---
date: "2024-10-29T20:08:12.000Z"
title: "2024-10-29"
draft: false
---

The following code allowed me to successfully download the IMDB dataset with fastai to a Modal volume:

```python
import os

os.environ["FASTAI_HOME"] = "/data/fastai"

from fastai.text.all import *

app = modal.App("imdb-dataset-train")
vol = modal.Volume.from_name("modal-llm-data", create_if_missing=True)


@app.function(
    gpu="any",
    image=modal.Image.debian_slim().pip_install("fastai"),
    volumes={"/data": vol},
)
def download():
    path = untar_data(URLs.IMDB)
    print(f"Data downloaded to: {path}")
    return path

```

run with

```sh
modal run train.py::download
```

Next, I tried to run one epoch of training of the language model

```python
@app.function(
    gpu="h100",
    image=modal.Image.debian_slim().pip_install("fastai"),
    volumes={"/data": vol},
    timeout=20 * 60,
)
def train():
    path = untar_data(URLs.IMDB)
    print(f"Training with data from: {path}")
    get_imdb = partial(get_text_files, folders=["train", "test", "unsup"])

    dls_lm = DataBlock(
        blocks=TextBlock.from_folder(path, is_lm=True),
        get_items=get_imdb,
        splitter=RandomSplitter(0.1),
    ).dataloaders(path, path=path, bs=128, seq_len=80)

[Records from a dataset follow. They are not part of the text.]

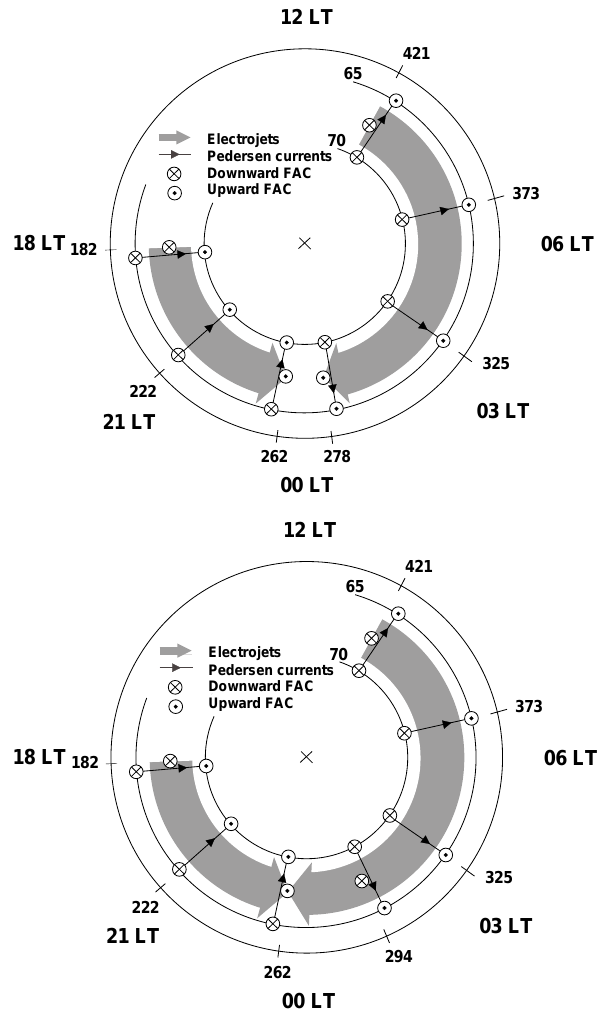
Fig. 4. (a) Schematic of the directly driven currents in the auro- ral oval between dawn and dusk, used in the model to describe the growth phase of a substorm just before the EP onset. (b) Same as Fig. 4a but for conditions just after substorm EP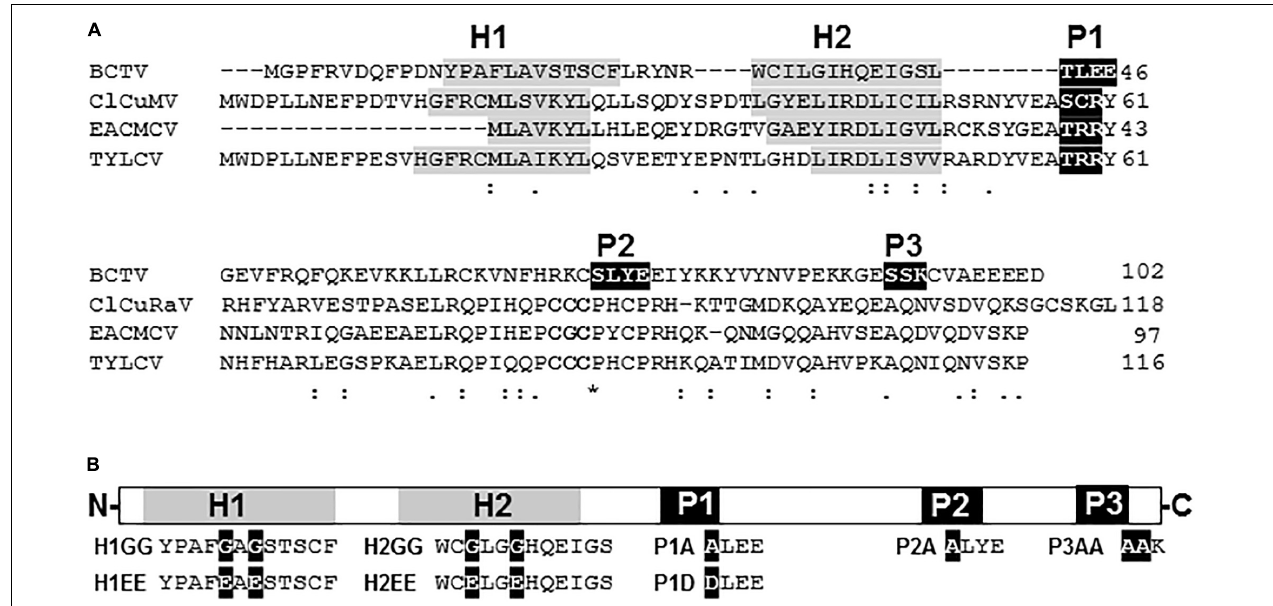
FIGURE 1 | V2 sequence from curtovirus and begomovirus. (A) Alignment of the aminoacid sequences of the V2 proteins from the curtovirus Beet curly top virus (BCTV; M24597) and the begomoviruses, Cotton leaf curl Multan virus (CLCuMV-Fai[PK:Fai2]; AJ496287), East African cassava mosaic Cameroon virus (EACMCV; AF112354) and Tomato yellow leaf curl virus (TYLCV; X15656). Gaps (-) were introduced to optimize the alignment. The positions of the predicted putative phosphorylation motifs P1 (protein kinase CK2/protein kinase C), P2 (protein kinase CK2) and P3 (protein kinase C) are depicted in white letters inside black boxes. The CxC motif from begomoviruses (Padidam et al., 1996; Zrachya et al., 2007) is underlined. The hydrophobic domains (H1 and H2) are shadowed in gray. (B) Schematic view of BCTV V2 aminoacidic sequence. Hydrophobic domains (H1 and H2) are depicted as gray squares. Putative phosphorylation motifs (P1, P2 and P3) are presented as black squares. Amino acid substitutions for each mutant (H1GG, H1EE, H2GG, H2EE, P1A, P1D, P2A, and P3AA) are indicated as white letters in black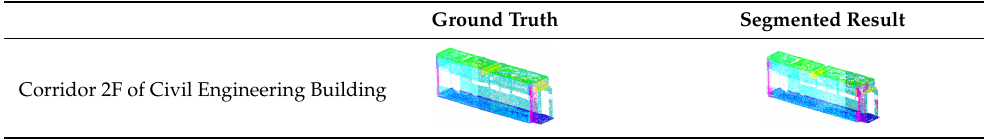
Table 6. Categories of ground truth and segmented results for corridor 2F of civil engineering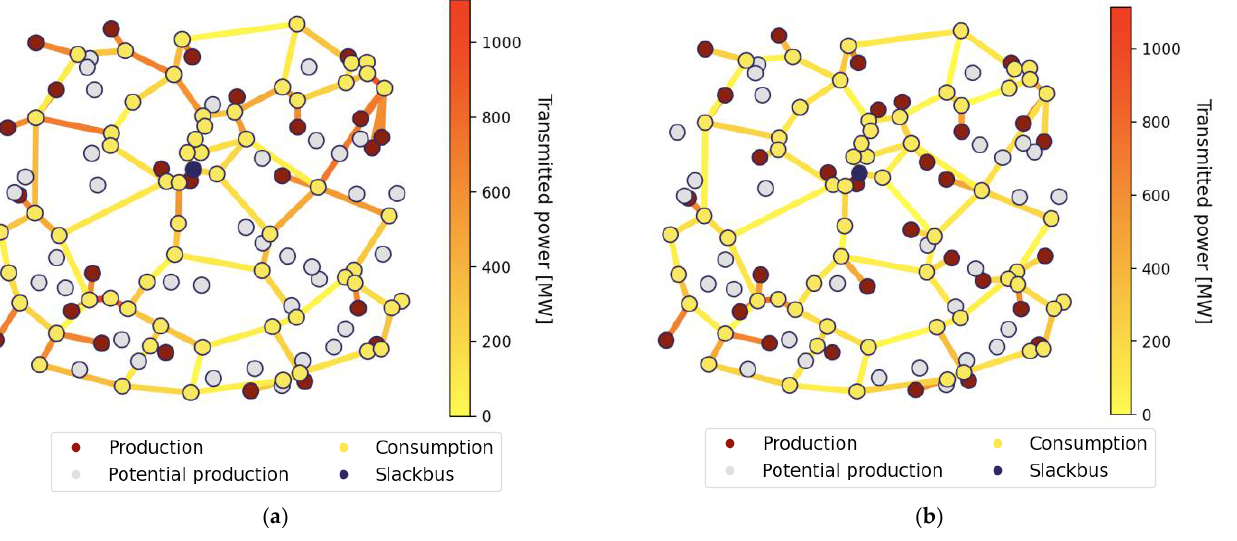
Figure 3. Solar production scenario with a square map area: ( a ) With base case; ( b ) Reference case when the network distance-based value loss was 20%/1000 km.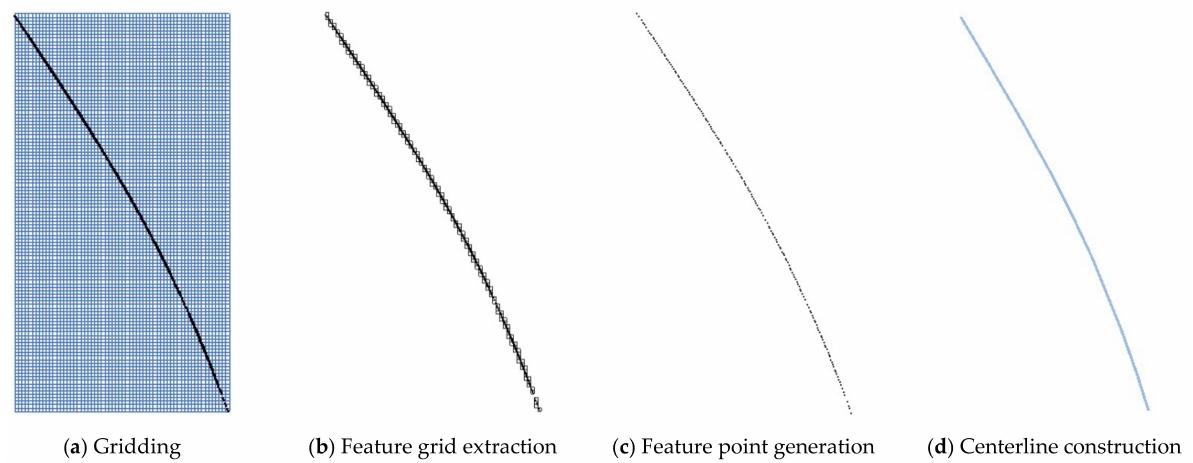
Figure 6. Feature point generation and curve approximation.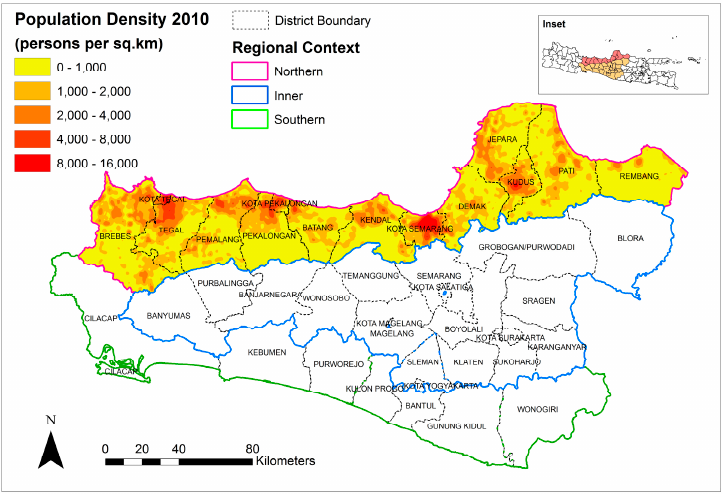
Figure 3. Population density in the northern coastal region of Central Java, 2000 and 2010.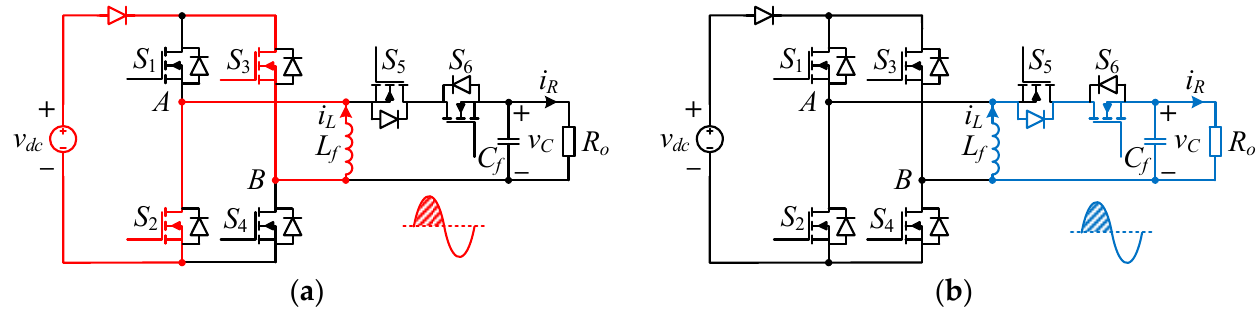
Figure 2. Switching patterns for the positive half-wave of v c : ( a ) Inductor charged, ( b ) Inductor dis- charged.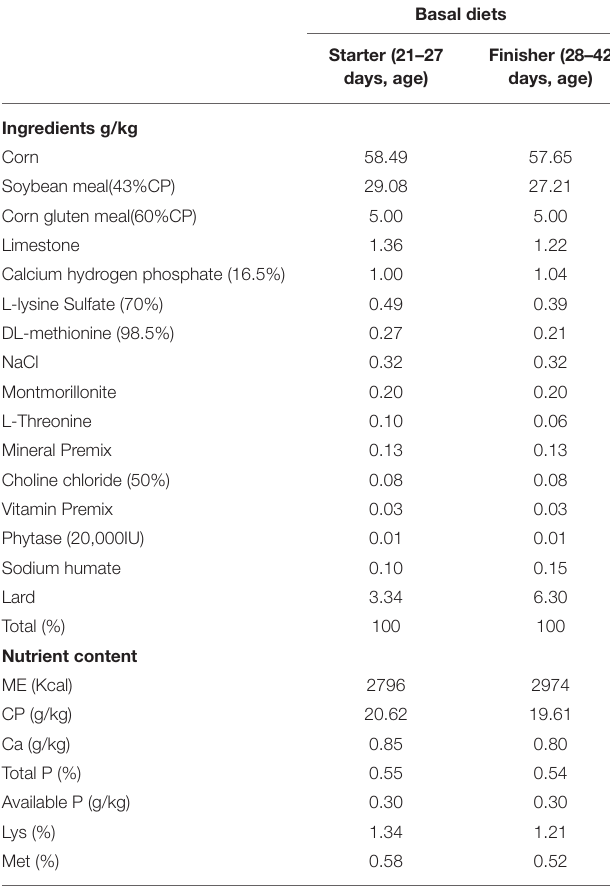
TABLE 1 | Composition and nutrient content of experimental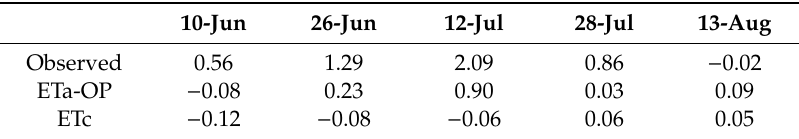
Table 2. Average di ff erence in daily ET (mm day − 1 ) between southern and northern portions of the vineyard for Observed, ET a -OP and ET c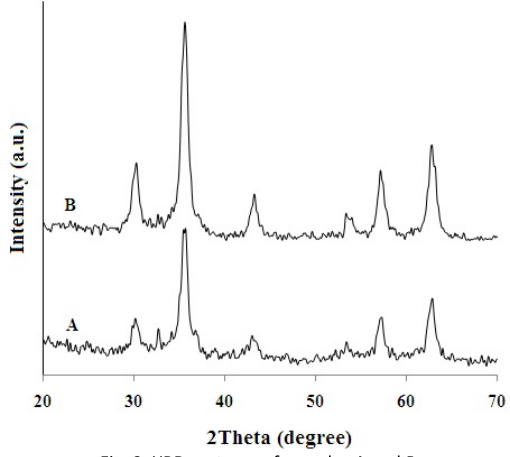
Fig. 3. XRD patterns of samples A and B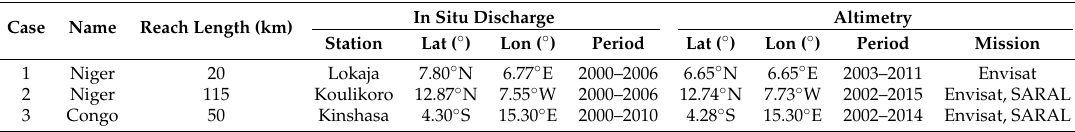
Table 2. Information about case studies and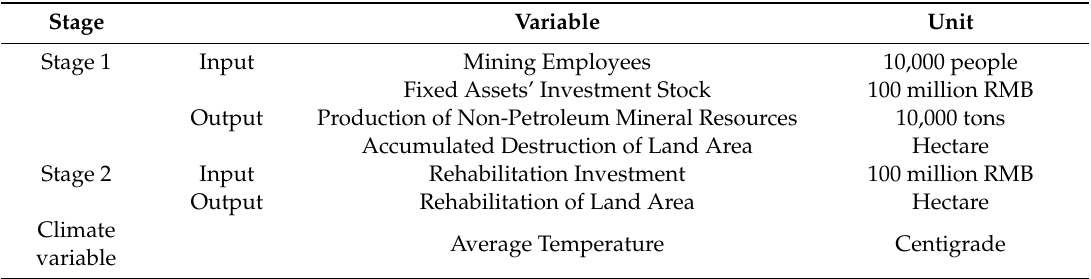
Table 1. Input and output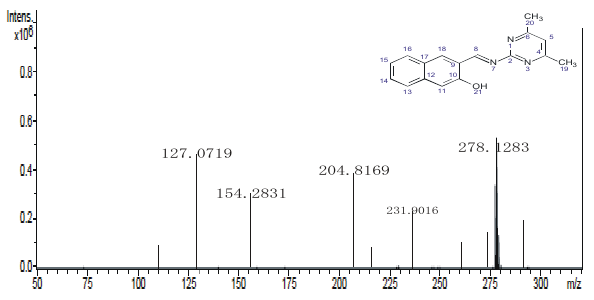
Figure 2 : Enlarged Mass Spectrum of 3-{( E )-[(4,6-dimethylpyrimidin-2-yl)imino]methyl} naphthalen-2-ol (See SM2 ).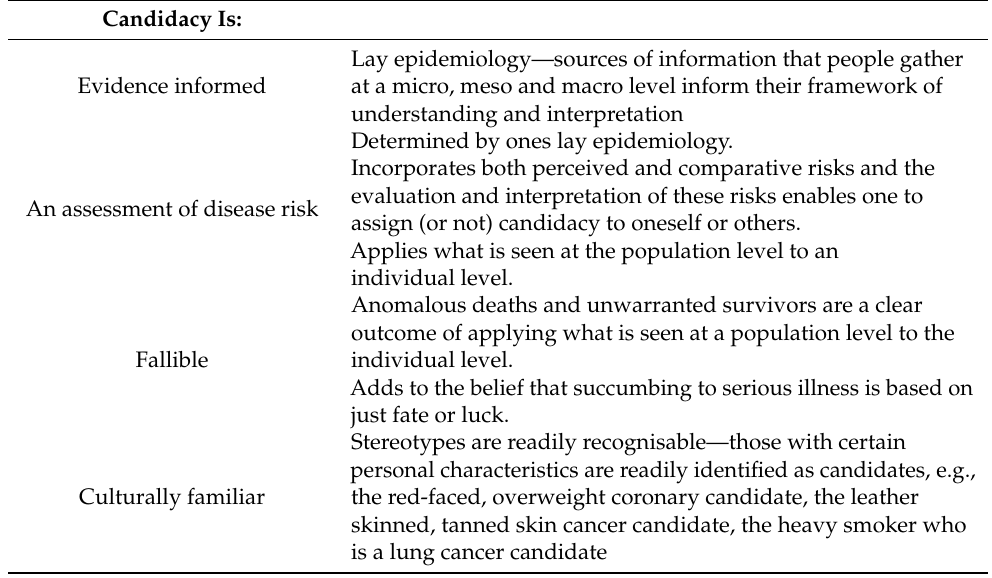
Table 1. Components of Candidacy.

    print("Sample from datablock:")
    print(dls_lm.show_batch(max_n=2))

    learn = language_model_learner(
        dls_lm, AWD_LSTM, drop_mult=0.3, metrics=[accuracy, Perplexity()]
    ).to_fp16()

    learn.fit_one_cycle(1, 2e-2)
    learn.save("1epoch")
```

I was waiting around for a long time, having never seen "Sample from datablock:" print.
Looking into the volume with the Modal UI, I noticed the `/fastai/data/imdb_tok/unsup` folder has been modified recently.
It seemed like the tokenization of the dataset was talking a long time.
I was able to do this tokenization quite fast locally, so I am going to chalk this up to the Modal volume not being as performant as a local file system.
While I'm not 100%, I think the need to train with so many little files may undermine my ability to train this model on Modal.